To visualize the CAZyme annotation result, we provide a set of Python scripts as dbcan_plot to make publication quality plots with the dbcan_utils results as the input. The dbcan_plot scripts are included in the run_dbcan package. Once the plots are made in PDF format, they can be transferred to users’ Windows or Mac computers for visualization.

Five data folders will be needed as the input for dbcan_plot:

  1. two abundance folders HCZGU_abund and HTOOS_abund,

  2. two CAZyme annotation HCZGU.dbCAN and HTOOS.dbCAN, and

  3. the dbCAN-PUL folder (under the db folder, released from dbCAN-PUL.tar.gz).

P13. Heatmap for CAZyme substrate abundance across samples (TIMING 1min)

dbcan_plot heatmap_plot --samples HCZGU,HTOOS -i HCZGU_abund/fam_substrate_abund.out,HTOOS_abund/fam_substrate_abund.out --show_abund --top 20

Here we plot the top 20 substrates in the two samples. The input files are the two CAZyme substrate abundance files calculated based on dbCAN-sub result. The default heatmap is ranked by substrate abundances. To rank the heatmap according to abundance profile using the function clustermap of seaborn package, users can invoke the --cluster_map parameter.

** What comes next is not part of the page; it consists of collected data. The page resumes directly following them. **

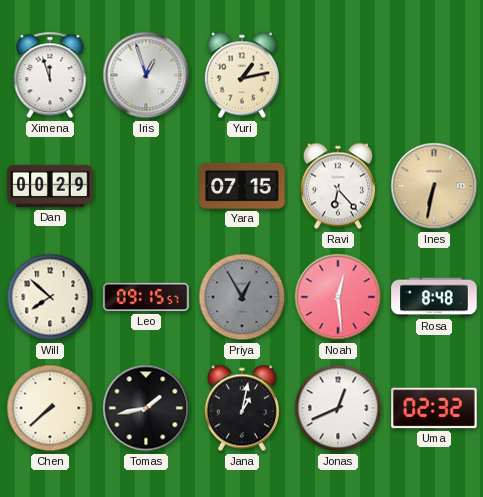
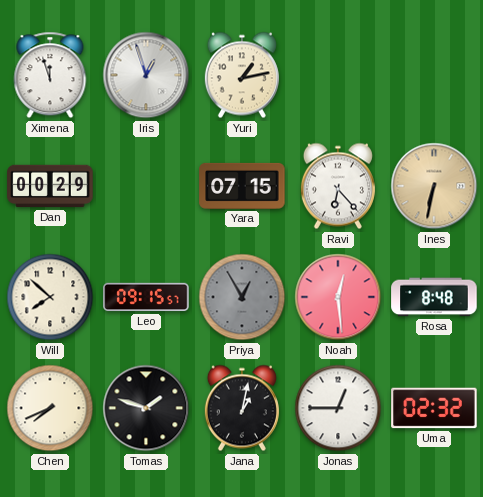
Chen: 7:38 -> 7:41
Tomas: 1:43 -> 1:48
Jonas: 12:41 -> 12:45
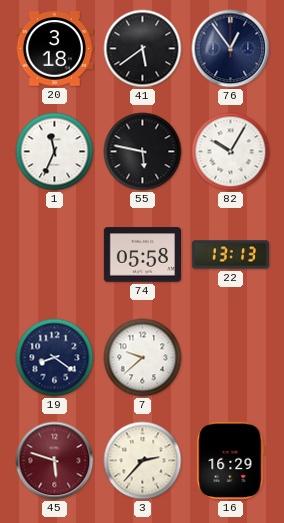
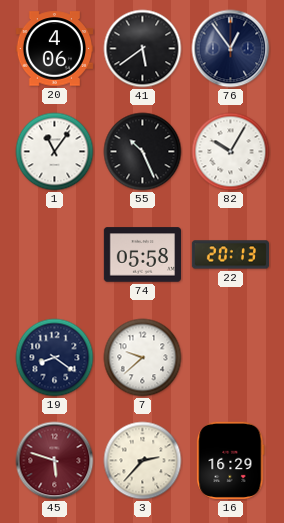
20: 3:18 -> 4:06
1: 11:34 -> 11:06
55: 5:47 -> 10:26
22: 13:13 -> 20:13
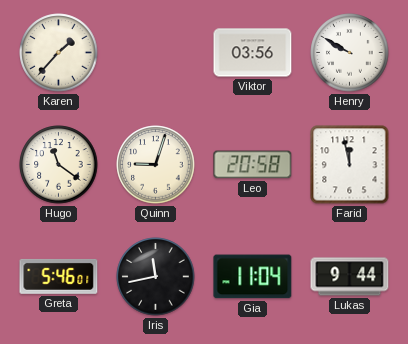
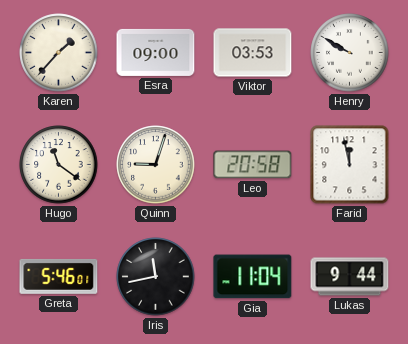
Esra: none -> 09:00
Viktor: 03:56 -> 03:53
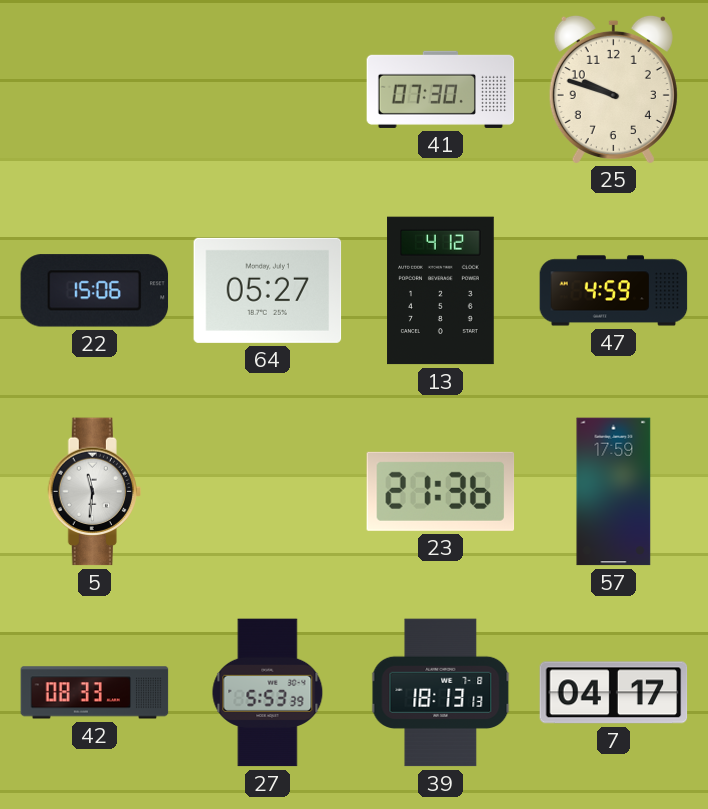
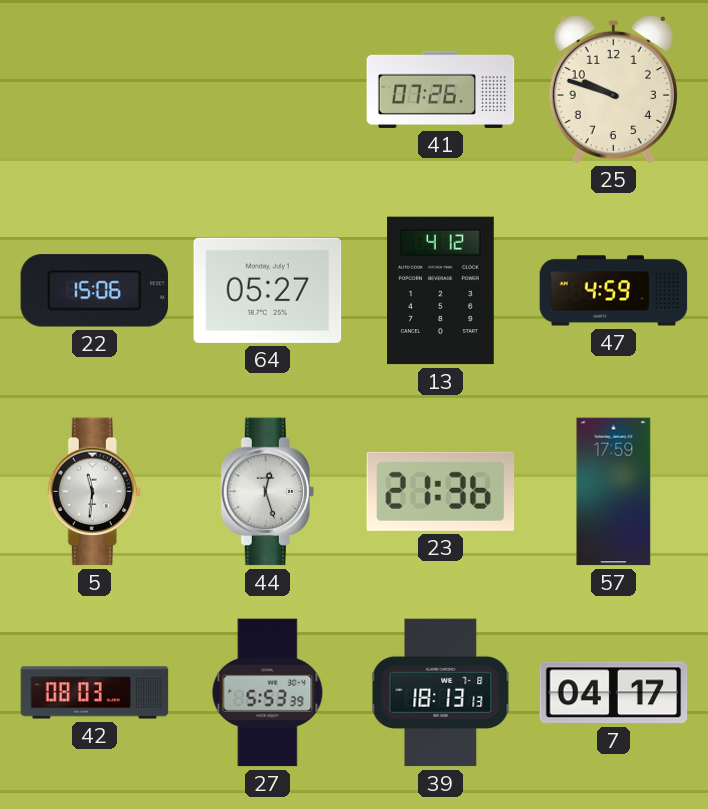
41: 07:30 -> 07:26
44: none -> 12:27
42: 08:33 -> 08:03
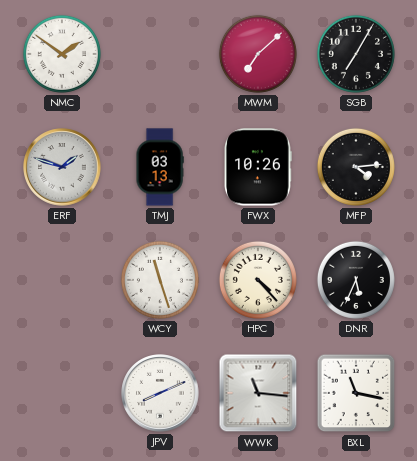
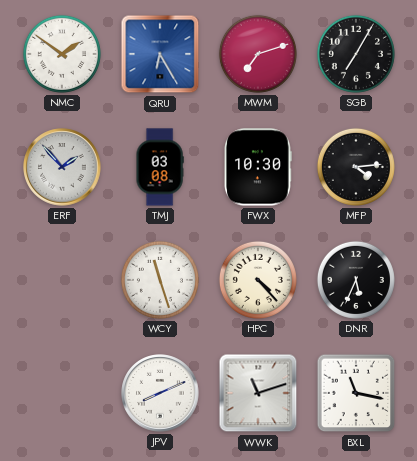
QRU: none -> 6:25
MWM: 7:08 -> 7:12
ERF: 1:48 -> 1:53
TMJ: 03:13 -> 03:08
FWX: 10:26 -> 10:30
WWK: 11:16 -> 11:12
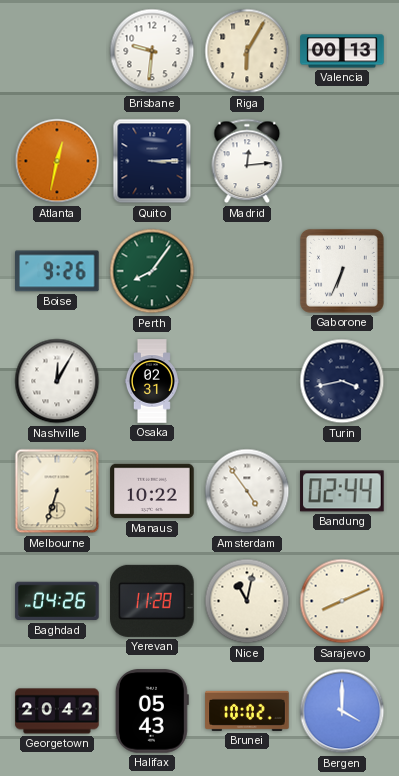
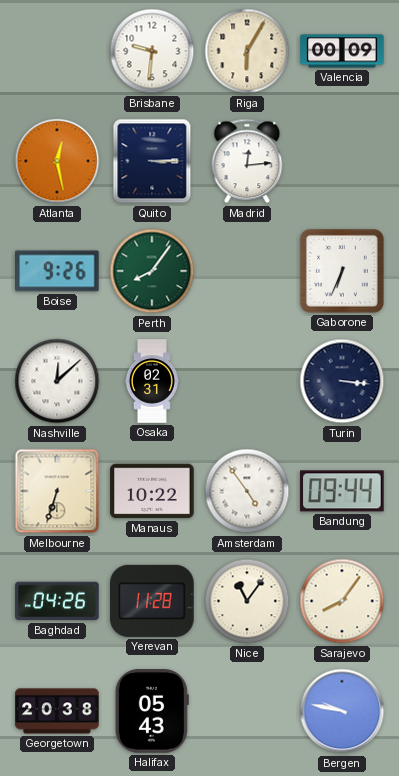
Valencia: 00:13 -> 00:09
Atlanta: 12:32 -> 12:28
Nashville: 12:05 -> 12:08
Turin: 3:43 -> 3:16
Bandung: 02:44 -> 09:44
Nice: 11:02 -> 11:06
Sarajevo: 8:11 -> 8:06
Georgetown: 20:42 -> 20:38
Brunei: 10:02 -> none
Bergen: 4:00 -> 9:47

P14. Barplot for CAZyme family/subfamily/EC abundance across samples (Fig. S4C) (TIMING 1min)

dbcan_plot bar_plot --samples HCZGU,HTOOS --vertical_bar --top 20 -i HCZGU_abund/fam_abund.out,HTOOS_abund/fam_abund.out --pdf fam.pdf --db_dir db
dbcan_plot bar_plot --samples HCZGU,HTOOS --vertical_bar --top 20 -i HCZGU_abund/subfam_abund.out,HTOOS_abund/subfam_abund.out --pdf subfam.pdf --db_dir db
dbcan_plot bar_plot --samples HCZGU,HTOOS --vertical_bar --top 20 -i HCZGU_abund/EC_abund.out,HTOOS_abund/EC_abund.out --pdf ec.pdf --db_dir db

Users can choose to generate a barplot instead of heatmap using the bar_plot method.

P15. Synteny plot between a CGC and its best PUL hit with read mapping coverage to CGC (Fig. S4A) (TIMING 1min)

dbcan_plot CGC_synteny_coverage_plot -i HCZGU.dbCAN --readscount HCZGU_abund/HCZGU.cgc.depth.txt --cgcid '‘k141_1169008|CGC1'

The HCZGU.dbCAN folder contains the PUL_blast.out file. Using this file, the cgc_standard.out file, and the best PUL’s gff file in dbCAN-PUL.tar.gz, the CGC_synteny_plot method will create the CGC-PUL synteny plot. The -cgcid parameter is required to specify which CGC to be plotted ('k141_1169008|CGC1' in this example). The HCZGU.cgc.depth.txt file is used to plot the read mapping coverage.

If users only want to plot the CGC structure:

dbcan_plot CGC_plot -i HCZGU.dbCAN --cgcid 'k141_1169008|CGC1'

If users only want to plot the CGC structure plus the read mapping coverage:

dbcan_plot CGC_coverage_plot -i HCZGU.dbCAN --cgcid 'k141_1169008|CGC1'  --readscount HCZGU_abund/HCZGU.cgc.depth.txt

If users only want to plot the synteny between the CGC and PUL:

dbcan_plot CGC_synteny_plot -i HCZGU.dbCAN --cgcid 'k141_1169008|CGC1'

Warning

The CGC IDs in different samples do not match each other. For example, specifying -i HCZGU.dbCAN is to plot the ‘k141_1169008|CGC1’ in the HCZGU sample. The ‘k141_1169008|CGC1’ in the HTOOS sample most likely does not exist, and even it does, the CGC has a different sequence even if the ID is the same.